**Task**.
Among the entries that follow, find every line with the word "Mail" and list it.

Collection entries
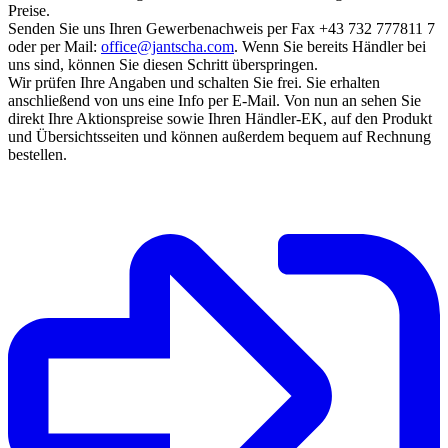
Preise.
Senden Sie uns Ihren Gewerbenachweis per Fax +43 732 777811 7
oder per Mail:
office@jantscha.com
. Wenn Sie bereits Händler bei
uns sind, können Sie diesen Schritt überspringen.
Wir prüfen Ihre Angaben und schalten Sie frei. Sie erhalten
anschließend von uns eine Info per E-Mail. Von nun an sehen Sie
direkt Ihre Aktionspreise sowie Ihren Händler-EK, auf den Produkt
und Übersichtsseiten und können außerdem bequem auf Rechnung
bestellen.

**Output for this task**.
oder per Mail:
anschließend von uns eine Info per E-Mail. Von nun an sehen Sie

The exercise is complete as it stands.